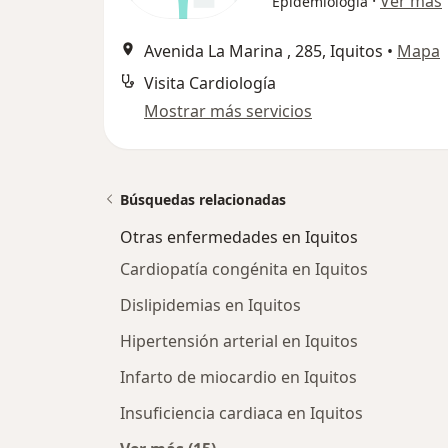
·
Ver más
Epidemiología
Avenida La Marina , 285, Iquitos
•
Mapa
Visita Cardiología
Mostrar más servicios
Búsquedas relacionadas
Otras enfermedades en Iquitos
Cardiopatía congénita en Iquitos
Dislipidemias en Iquitos
Hipertensión arterial en Iquitos
Infarto de miocardio en Iquitos
Insuficiencia cardiaca en Iquitos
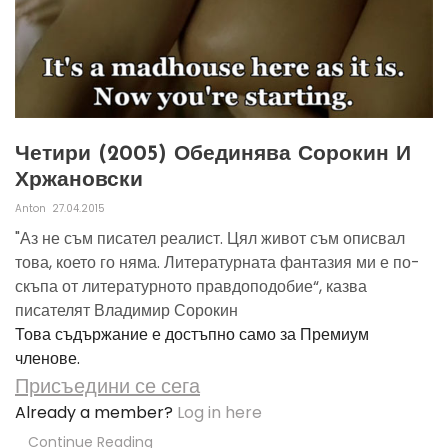
Четири (2005) Обединява Сорокин И
Хржановски
Anton
27.04.2015
"Аз не съм писател реалист. Цял живот съм описвал
това, което го няма. Литературната фантазия ми е по-
скъпа от литературното правдоподобие“, казва
писателят Владимир Сорокин
Това съдържание е достъпно само за Премиум
членове.
Присъедини се сега
Already a member?
Log in here
Continue Reading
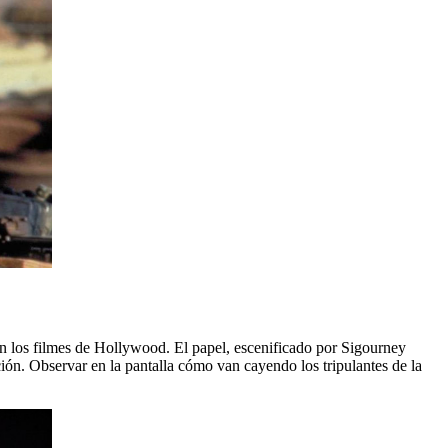
 en los filmes de Hollywood. El papel, escenificado por Sigourney
cción. Observar en la pantalla cómo van cayendo los tripulantes de la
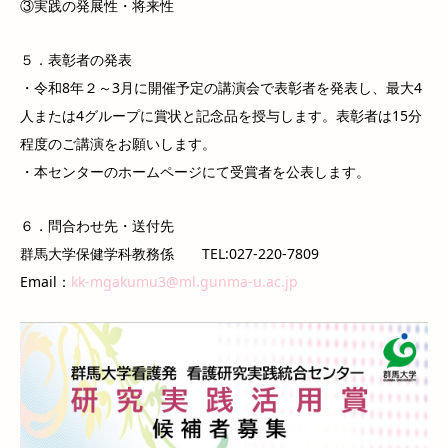
③実践の発展性・将来性
５．表彰者の発表
・令和8年２～3月に開催予定の講演会で表彰者を発表し、最大4
人または4グループに賞状と記念品を授与します。表彰者は15分
程度のご講演をお願いします。
・本センターのホームページにて受賞者を公表します。
６．問合わせ先・送付先
群馬大学保健学科教務係 TEL:027-220-7809
Email：
kk-mgakumu3@ml.gunma-u.ac.jp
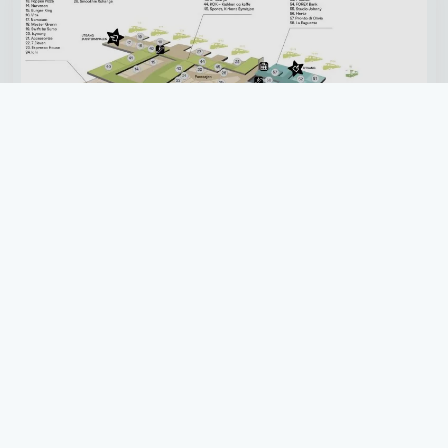
Jernbanetorget 1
===
▸ **Exercise requirements**
Your answer should hold only the lines from the one with "６．問合わせ先・送付先" through the final line of the listing above, transcribed exactly and without pictures.

▸ **Expected output**
６．問合わせ先・送付先
群馬大学保健学科教務係 TEL:027-220-7809
Email：
kk-mgakumu3@ml.gunma-u.ac.jp
Jernbanetorget 1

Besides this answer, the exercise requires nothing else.